**Work item**
Count the lines in the rows below that contain the string "output", and reply with only that number.

▬▬▬▬▬▬

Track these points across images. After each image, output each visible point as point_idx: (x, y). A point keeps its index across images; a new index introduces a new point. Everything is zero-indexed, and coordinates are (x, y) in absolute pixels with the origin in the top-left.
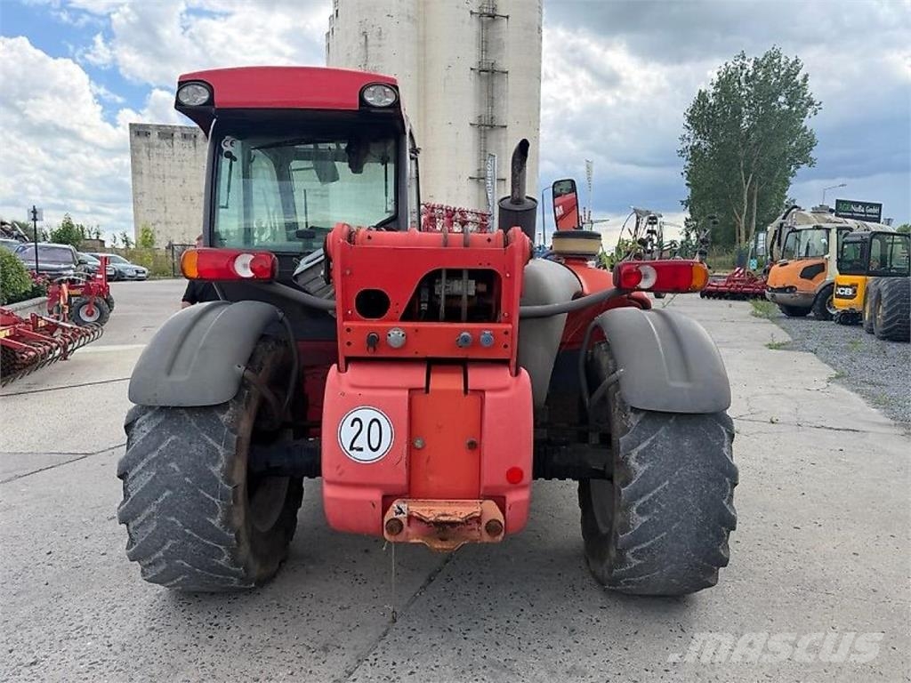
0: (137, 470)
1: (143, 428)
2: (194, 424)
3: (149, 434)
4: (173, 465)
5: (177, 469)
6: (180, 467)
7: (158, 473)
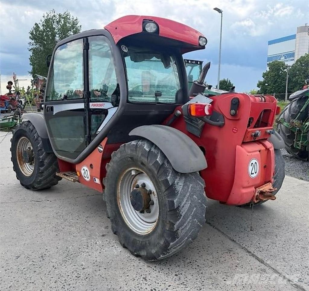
0: (184, 203)
1: (180, 184)
2: (194, 178)
3: (183, 186)
4: (195, 196)
5: (196, 198)
6: (197, 197)
7: (191, 202)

▬▬▬▬▬▬

**Reply to the exercise**
1